Le tablier de Maman

Notre mère, comme presque toutes les mamans de cette époque, portait toujours un tablier. Comme un uniforme, du matin jusqu’au soir,  maman endossait son tablier en s’habillant le matin et elle l’enlevait pour se coucher le soir. Ce survêtement d’une autre époque, était fait de coton uni ou imprimé, le plus souvent cousu par la personne qui le portait. Le tablier s’enfilait par-dessus la tête et il était muni de cordons qu’on attachait à la taille, par derrière. Très important, il y avait toujours une poche sur un côté, assez grande pour y déposer les sous pour le laitier, le boucher ou le marchand de fruits et légumes, et surtout un mouchoir, lequel servait souvent à sécher les larmes du plus jeune qui s’était fait «  bobo »  en jouant ou encore celles de la petite fille à qui on avait refusé de jouer avec les garçons, sous prétexte justement qu’elle n’était « qu’une fille », et pour ce grand garçon qui cachait ses larmes afin qu’on ne le traite pas de bébé – la maîtresse lui avait fait des remontrances car il avait de la difficulté en calcul et elle avait ajouté que si ça continuait, il devrait redoubler son année.

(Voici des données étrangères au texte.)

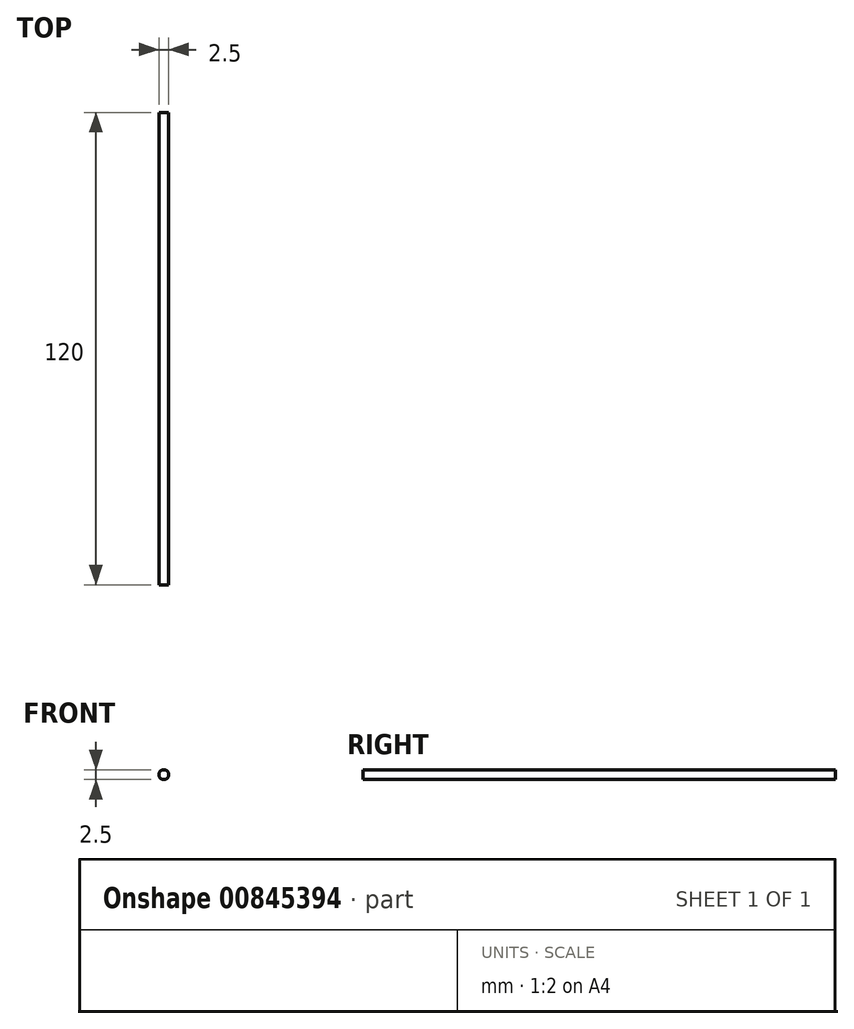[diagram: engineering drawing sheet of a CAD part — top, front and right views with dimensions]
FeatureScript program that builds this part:
annotation { "Feature Type Name" : "Feature", "Feature Type Description" : "" }
export const myFeature = defineFeature(function(context is Context, id is Id, definition is map)
    precondition{}
    {
        {
            var Q0;
            Q0=qCreatedBy(makeId("Front.planeOp"),FACE);
            var sketch = newSketch(context, id + "F0", { "sketchPlane" : qUnion([Q0])});
            skCircle(sketch, "E0", {"center": v(0, 0) * mm, "radius": 1.25 * mm});
            skSolve(sketch);
        }
        {
            var Q0;
            Q0=makeQuery(id+"F0.imprint","IMPRINT",FACE,{"disambiguationData":[TD([[makeQuery(id+"F0.imprint","IMPRINT",EDGE,{"derivedFrom":sQuery(id+"F0.wireOp",EDGE,"E0")}),1.0]])]});
            extrude(context, id + "F1", {"entities" : qUnion([Q0]), "depth" : 120 * mm, "offsetDistance" : 25 * mm});
        }
    });
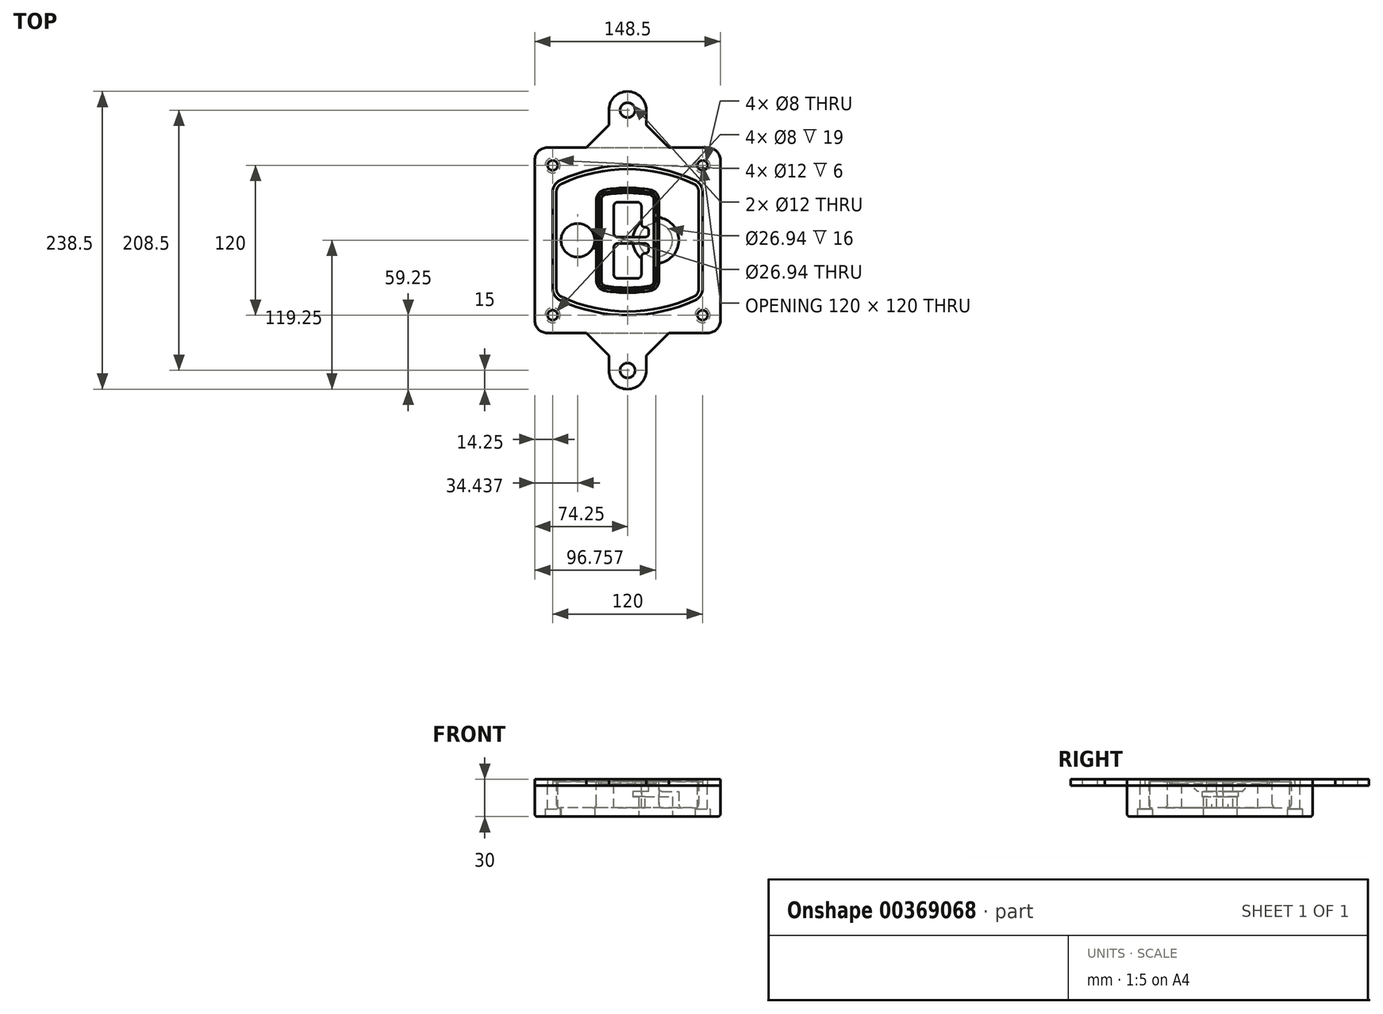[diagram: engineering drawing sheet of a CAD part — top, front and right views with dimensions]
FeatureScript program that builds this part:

Que de gros chagrins ont été consolés avec le mouchoir qui était dans la poche du tablier de maman! 

Maman cousait elle-même ses tabliers. C’est pourquoi ils étaient parfois assortis aux rideaux de la cuisine ou encore à la chemise de l’avant-dernier, quand ce n’était pas au pyjama du plus jeune. Le tablier devait être assez grand pour couvrir entièrement la robe de maman. Mais comme notre chère mère aimait la fantaisie, le tablier du dimanche était parfois bordé d’un rucher d’une couleur unie assortie à l’imprimé. C’était du plus bel effet! Il était indispensable d’avoir plusieurs tabliers étant donné qu’il arrivait parfois qu’il doive servir d’essuie-mains ou de poignée pour lever le couvercle du chaudron, quand il fallait brasser la soupe.  Il époussetait la table pour que les enfants y fassent leurs devoirs… Quand maman était trop pressée pour prendre un « vaisseau », comme elle disait pour désigner le plat ou le panier avec lequel elle cueillerait les fèves ou les radis, le tablier recevait les légumes sans en laisser tomber! Toujours présent, il séchait les pleurs causés par les oignons ou bien était-ce par autre chose?…

J’ai mentionné que maman avait un tablier «  du dimanche ».  Elle ne portait cependant ce tablier « numéro 1 » que lorsqu’elle attendait de la visite. Mais voilà! Parmi nos visiteurs du dimanche, la plupart ne s’annonçaient jamais avant de s’amener chez nous, maman n’avait alors pas le temps d’enlever son tablier de semaine! Vraiment, les seuls moments où elle enlevait ce couvre-tout, c’était quand elle allait à la messe ou quand elle  se rendait chez ses parents qui demeuraient dans la «  petite route ».  Sinon,  une ou deux fois par année, elle assistait à  une pièce de théâtre ou un concert de chorale;  ces sorties étant pour elle  de vrais congés!  Pour ces escapades, évidemment elle devait enlever le tablier. Quand il voyait maman dénouer le fameux tablier, mon petit frère le plus jeune, pleurait toutes les larmes de ses yeux! On aurait dit qu’il craignait que maman ne revienne pas. Il disait alors en pleurant : « Maman, ôte pas ton « titabi », peut-être voulait-il dire « ton tit-habit »? 

Dans les dernières années où maman assistait à la messe, nous avions un chien – un petit chien brun qui jappait fort comme tous les petits chiens; il s’appelait Bruno, c’était le deuxième du nom.  Quand il faisait beau en été, il allait reconduire maman à l’église; il l’attendait à la porte de la sacristie et il revenait avec elle, la suivant de près, quand il ne la précédait pas. Il comprenait sans doute que la randonnée était devenue ardue pour cette femme dont le cœur était bien fatigué. Maman a porté son tablier jusqu’aux jours où elle ne pouvait plus « tenir maison », et encore, il n’était pas loin… au cas où!